By the time we reached around 1,400 feet of elevation, the snow that had fallen yesterday began to stick to the road and the surrounding vegetation. It was really lovely and peaceful, and we continued our upward climb while enjoying being outdoors without any rain. We had very little precipitation today, even though it obviously fell not long before.
Linda's red hat adds just enough color to make this picture a favorite. We saw the icicles on the side of the road, and they must have formed from runoff and freezing, because there is no stream in the area. They were really stunning as we approached them in the mist. I suspect after a day or two of sunshine, they will all be gone. We were in the right place at the right time!
We reached the logged area and looked for the viewpoint, which we didn't visit, since there was obviously no view at all. Usually there is a pretty spectacular view from Burnout Point, but as Peggy said, the fog and mist were a blessing, since we didn't have to see the devastation from the logging activity. From this point we headed down on the trail that leads to Lost Lake, and we saw that yesterday's snow had created some beautiful patterns on the mossy trees.
We stopped at Fragrance Lake for a quick lunch and then visited the viewpoint on our way back down, which added about a half mile to the trip on our way back to the Clayton Beach trailhead. There wasn't much of a view of Samish Bay, but the skies were beginning to show little patches of blue and the clouds were lifting.
This little side trip adds around an extra half-mile to our entire hike, so it was nice to visit it and hope for a view. Once we left and began to head back down to the cars, we had descended around a quarter mile when Linda, who was on the trail in front of me, stopped dead and said, "Uh-oh. I left my poles at the overlook!" She had had a nagging feeling that she had forgotten something and when she realized what it was, she said she would run back up to get them, not wanting us to have to wait too long for her. Mike then said, "You want to borrow mine?" Well, you guessed it: Mike had picked up Linda's poles and he and her husband Ward had been following behind, wondering when she would realize her mistake. (Mike doesn't usually use poles.) We all laughed and continued on down, but I warned Linda I would be forced to write about it. She agreed it was too good to pass up.

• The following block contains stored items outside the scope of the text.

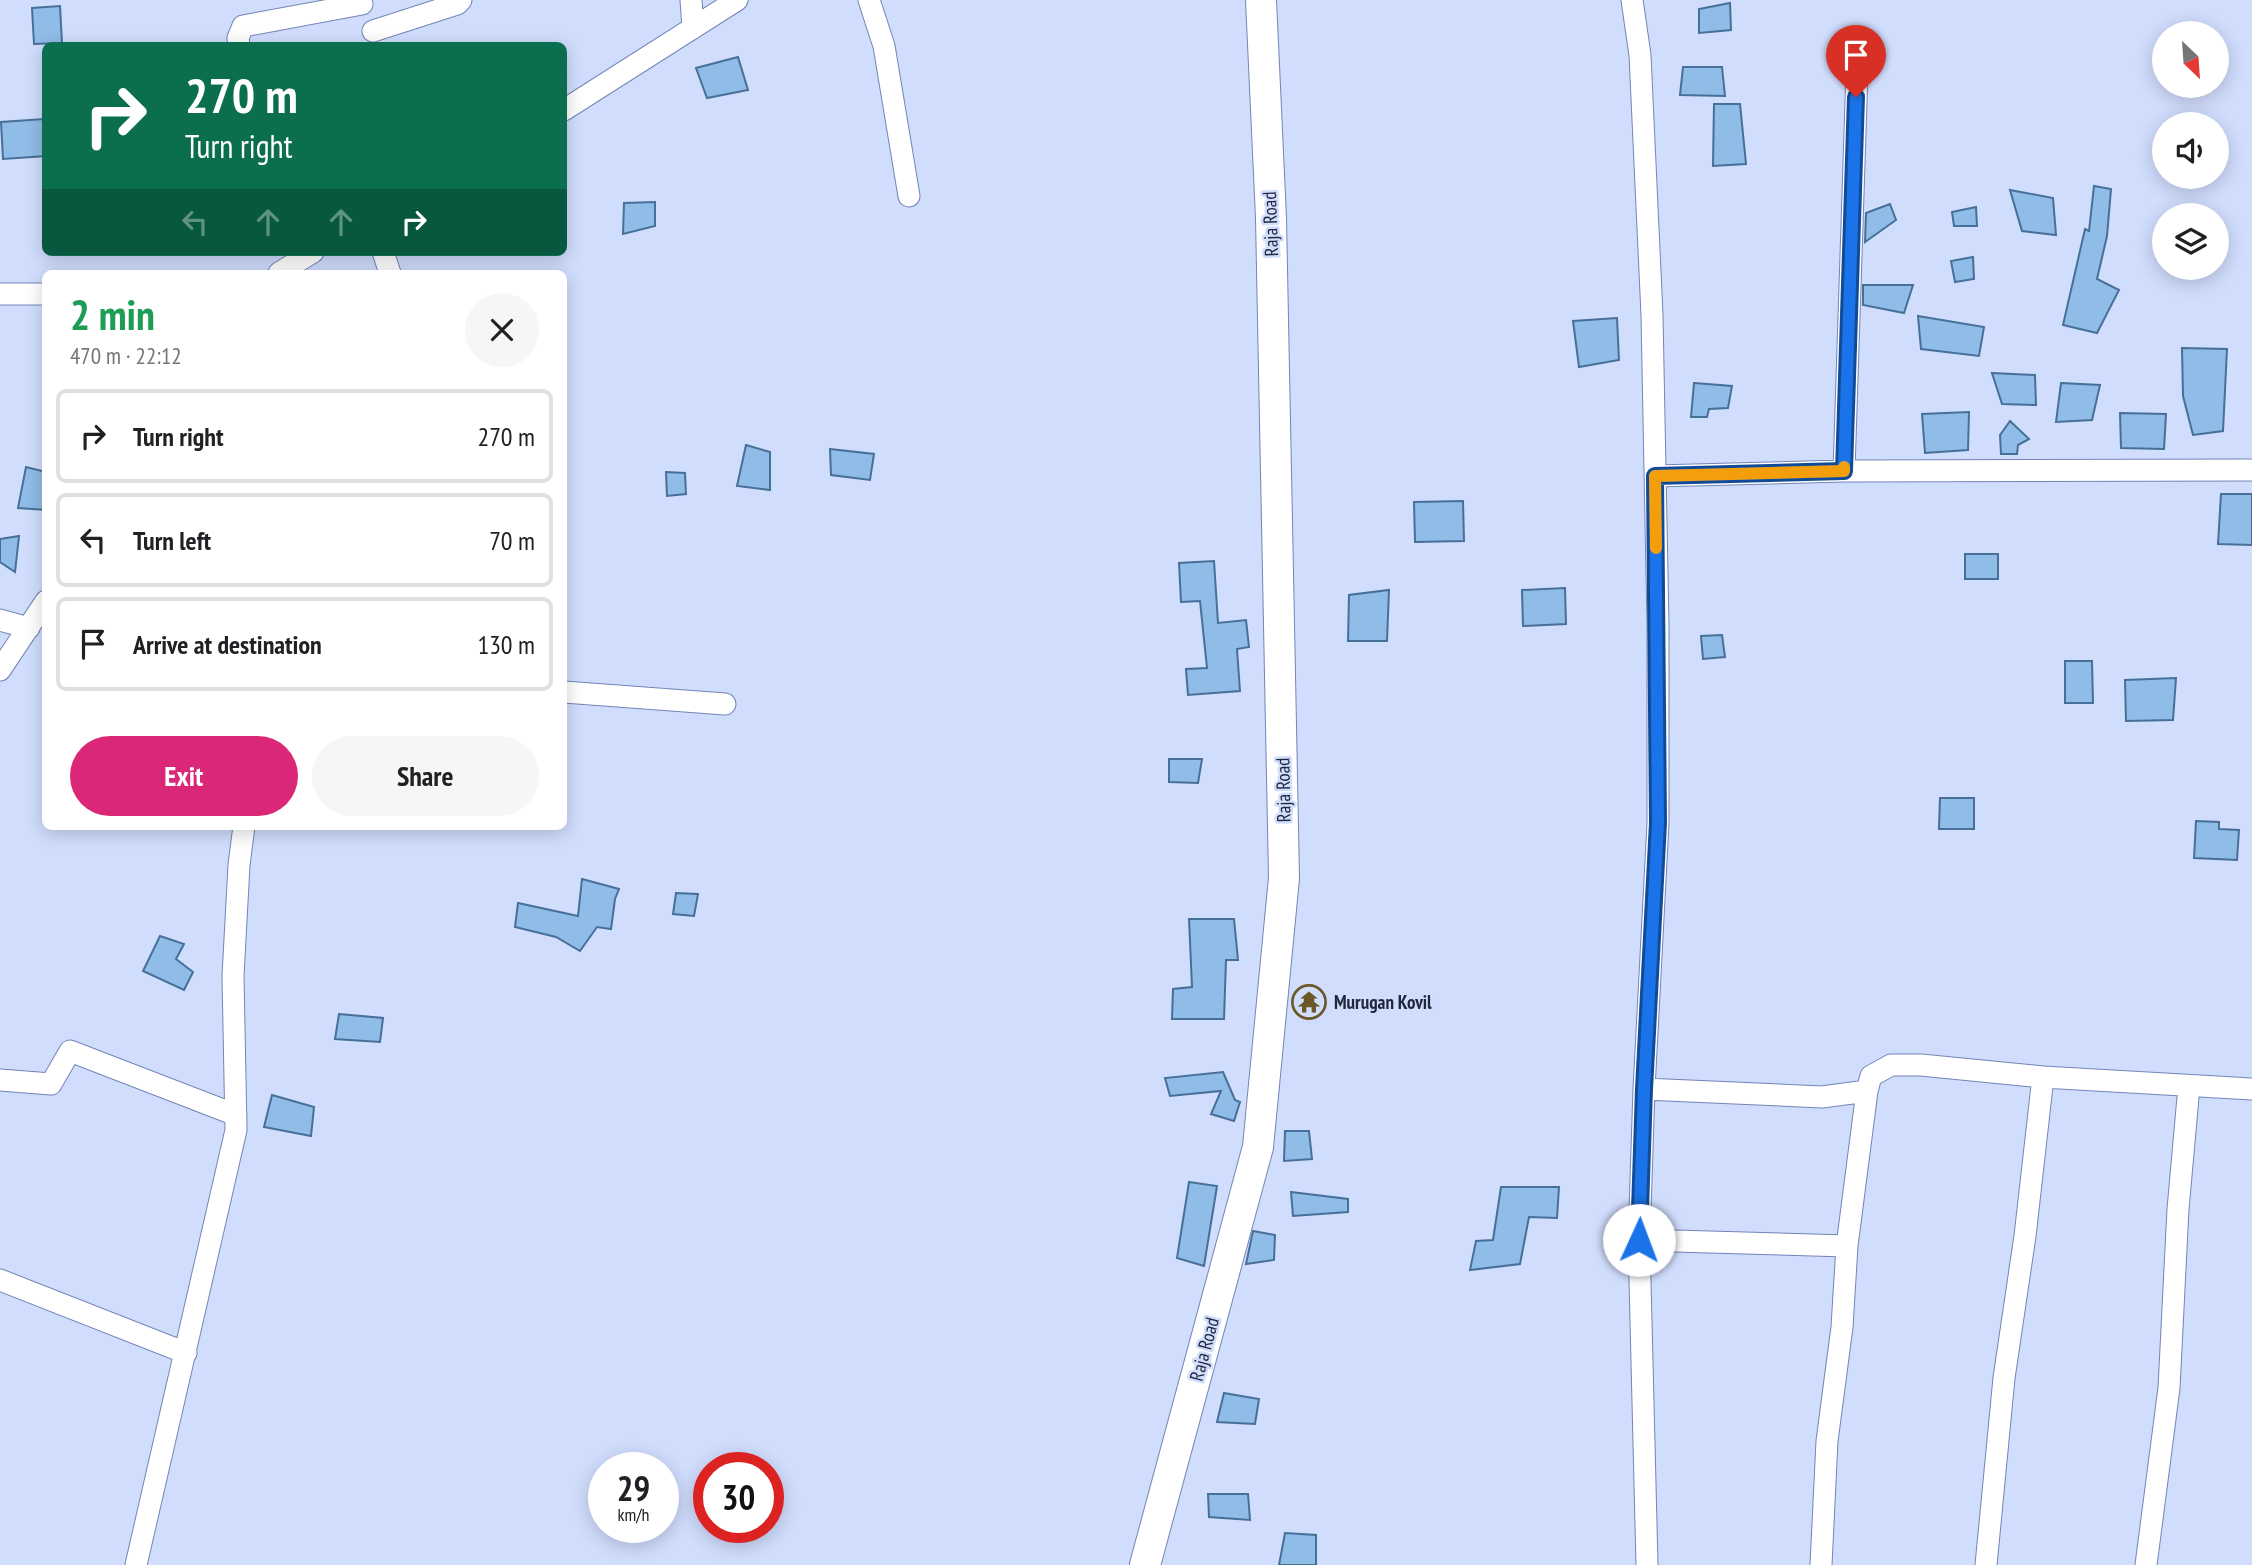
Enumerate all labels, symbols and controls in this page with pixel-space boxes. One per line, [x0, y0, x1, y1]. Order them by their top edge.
north arrow [2152, 21, 2230, 98]
map controls [2152, 21, 2229, 280]
pin [1826, 25, 1886, 97]
icon: arrive [1837, 36, 1875, 74]
text: 270 m [185, 63, 298, 127]
icon: right [70, 70, 161, 161]
button: sound [2152, 112, 2229, 189]
text: Turn right [185, 125, 293, 167]
street label: Raja Road [1257, 191, 1283, 257]
icon: left [176, 203, 214, 241]
icon: ahead [249, 203, 287, 241]
icon: ahead [322, 203, 360, 241]
icon: right [395, 203, 433, 241]
button: layers [2152, 203, 2229, 280]
text: 2 min [70, 287, 155, 342]
button: close [465, 293, 539, 367]
text: 470 m · 22:12 [70, 341, 182, 370]
icon: right [74, 417, 112, 455]
text: Turn right [133, 420, 224, 453]
text: 270 m [477, 420, 535, 453]
icon: left [74, 521, 112, 559]
text: Turn left [133, 524, 211, 557]
text: 70 m [489, 524, 535, 557]
icon: arrive [74, 625, 112, 663]
text: Arrive at destination [133, 628, 322, 661]
text: 130 m [477, 628, 535, 661]
button: Exit [70, 736, 298, 816]
button: Share [312, 736, 539, 816]
street label: Raja Road [1270, 757, 1296, 823]
temple icon: Murugan Kovil [1290, 983, 1328, 1021]
place label: Murugan Kovil [1334, 990, 1432, 1014]
position arrow [1602, 1203, 1676, 1277]
street label: Raja Road [1184, 1315, 1224, 1383]
speed limit sign: 30 [693, 1452, 784, 1543]
text: 29 [617, 1465, 650, 1511]
text: km/h [618, 1503, 649, 1526]

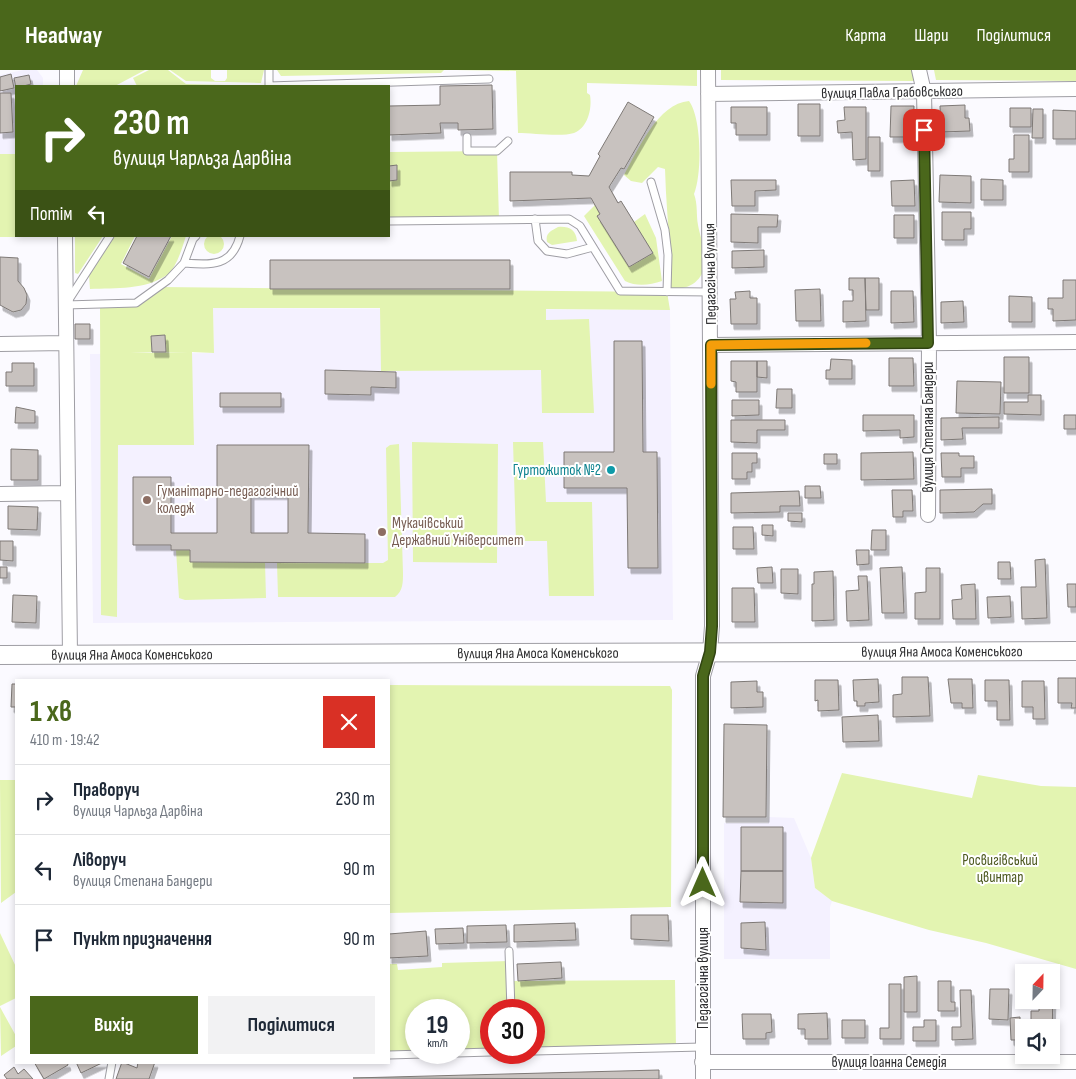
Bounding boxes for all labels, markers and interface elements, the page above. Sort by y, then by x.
text: Headway [25,21,102,50]
text: Карта [845,25,886,46]
text: Шари [914,25,948,46]
text: Поділитися [976,25,1051,46]
street label: вулиця Павла Грабовського [821,82,963,103]
text: 230 m [113,102,189,145]
icon: right [30,105,95,170]
pin [903,109,945,151]
icon: arrive [910,116,938,144]
text: вулиця Чарльза Дарвіна [113,145,292,172]
icon: left [83,200,111,228]
text: Потім [30,203,73,226]
street label: Педагогічна вулиця [700,223,721,325]
street label: вулиця Степана Бандери [919,362,938,492]
place label: Гуртожиток №2 [513,461,601,480]
marker: Гуртожиток №2 [605,464,617,476]
place label: Гуманітарно-педагогічний коледж [157,482,299,518]
marker: Гуманітарно-педагогічний коледж [141,494,153,506]
place label: Мукачівський Державний Університет [392,514,524,550]
marker: Мукачівський Державний Університет [376,526,388,538]
street label: вулиця Яна Амоса Коменського [861,642,1023,662]
street label: вулиця Яна Амоса Коменського [457,644,619,663]
street label: вулиця Яна Амоса Коменського [51,645,213,665]
text: 1 хв [30,694,72,730]
button: close [323,696,375,748]
text: 410 m · 19:42 [30,731,100,750]
text: Праворуч [73,779,140,802]
icon: right [30,786,58,814]
text: 230 m [335,788,375,811]
text: вулиця Чарльза Дарвіна [73,802,203,821]
text: Ліворуч [73,849,126,872]
park label: Росвигівський цвинтар [962,851,1038,887]
icon: left [30,856,58,884]
position arrow [676,856,728,908]
text: 90 m [343,858,375,881]
text: вулиця Степана Бандери [73,872,212,891]
icon: arrive [30,926,58,954]
street label: Педагогічна вулиця [694,927,713,1029]
text: Пункт призначення [73,928,212,951]
text: 90 m [343,928,375,951]
north arrow [1015,964,1060,1009]
map controls [1015,964,1060,1064]
button: Вихід [30,996,198,1054]
button: Поділитися [208,996,375,1054]
speed limit sign: 30 [480,999,545,1064]
text: 19 [427,1010,448,1041]
button: sound [1015,1019,1060,1064]
text: km/h [427,1036,448,1051]
street label: вулиця Іоанна Семедія [831,1053,947,1072]

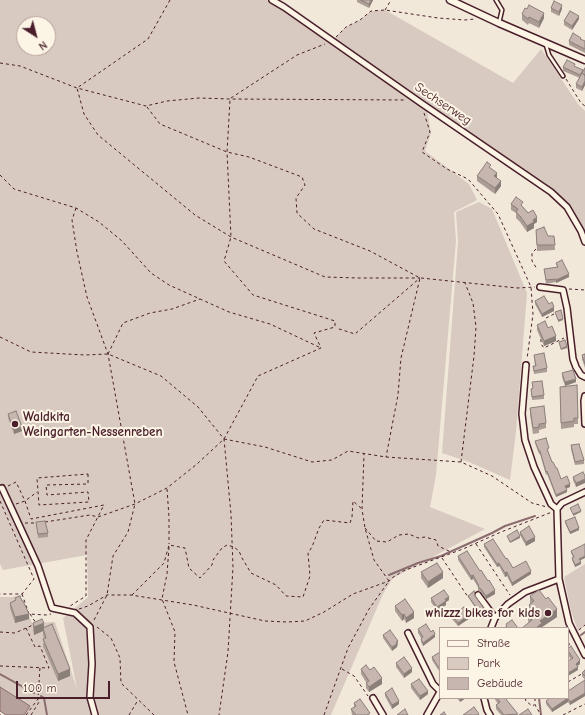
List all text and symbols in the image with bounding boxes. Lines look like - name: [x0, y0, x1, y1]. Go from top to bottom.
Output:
- north arrow: [16, 16, 56, 56]
- text: N: [36, 38, 49, 53]
- street label: Sechserweg: [412, 79, 474, 129]
- place label: Waldkita Weingarten-Nessenreben: [23, 409, 163, 440]
- marker: Waldkita Weingarten-Nessenreben: [10, 419, 20, 429]
- place label: whizzz bikes for kids: [426, 605, 540, 621]
- marker: whizzz bikes for kids: [543, 608, 553, 618]
- legend: [439, 627, 569, 699]
- text: Straße: [477, 636, 510, 650]
- text: Park: [477, 656, 500, 670]
- scale bar: [18, 673, 112, 699]
- text: Gebäude: [477, 676, 523, 690]
- text: 100 m: [23, 681, 56, 695]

I asked Ward to take a picture of me as we were leaving the area, since I realized I'd forgotten to get one last week and we were almost back to the cars before remembering today. We covered a little more than nine miles and around 2,000 feet elevation gain and loss. It's been a really good day, and I'm happy I went and didn't stay home because of possible bad weather. The picture reminds me that I'm due for a haircut.